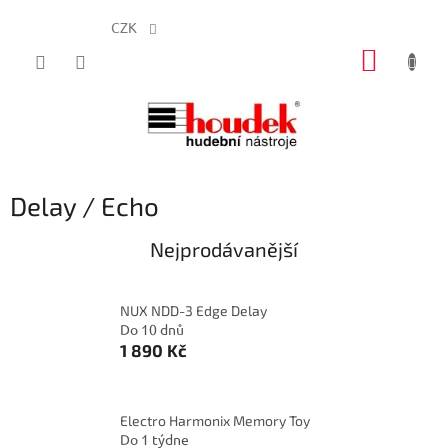
CZK
Přejít
NÁKUP
na
obsah
KOŠÍK
Delay / Echo
Nejprodávanější
NUX NDD-3 Edge Delay
Do 10 dnů
1 890 Kč
Electro Harmonix Memory Toy
Do 1 týdne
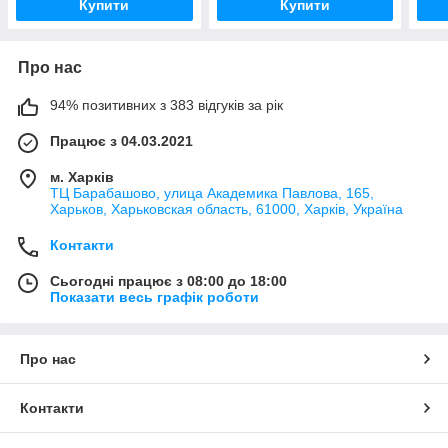
Купити
Купити
Про нас
94% позитивних з 383 відгуків за рік
Працює з 04.03.2021
м. Харків
ТЦ Барабашово, улица Академика Павлова, 165,
Харьков, Харьковская область, 61000, Харків, Україна
Контакти
Сьогодні працює з 08:00 до 18:00
Показати весь графік роботи
Про нас
Контакти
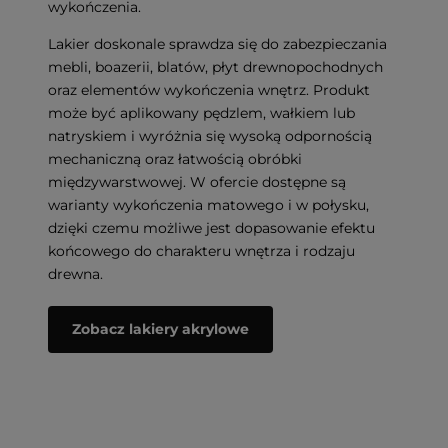
wykończenia.
Lakier doskonale sprawdza się do zabezpieczania
mebli, boazerii, blatów, płyt drewnopochodnych
oraz elementów wykończenia wnętrz. Produkt
może być aplikowany pędzlem, wałkiem lub
natryskiem i wyróżnia się wysoką odpornością
mechaniczną oraz łatwością obróbki
międzywarstwowej. W ofercie dostępne są
warianty wykończenia matowego i w połysku,
dzięki czemu możliwe jest dopasowanie efektu
końcowego do charakteru wnętrza i rodzaju
drewna.
Zobacz lakiery akrylowe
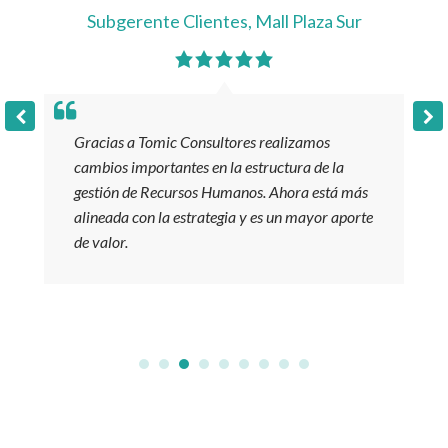
Subgerente Clientes
,
Mall Plaza Sur
Gracias a Tomic Consultores realizamos
cambios importantes en la estructura de la
gestión de Recursos Humanos. Ahora está más
alineada con la estrategia y es un mayor aporte
de valor.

BRIEF:
Respond with the lines above, from the one that holds "Subgerente Clientes" to the end of the listing, each repeated exactly, and with no other material.

WRITTEN ANSWER:
Subgerente Clientes
,
Mall Plaza Sur
Gracias a Tomic Consultores realizamos
cambios importantes en la estructura de la
gestión de Recursos Humanos. Ahora está más
alineada con la estrategia y es un mayor aporte
de valor.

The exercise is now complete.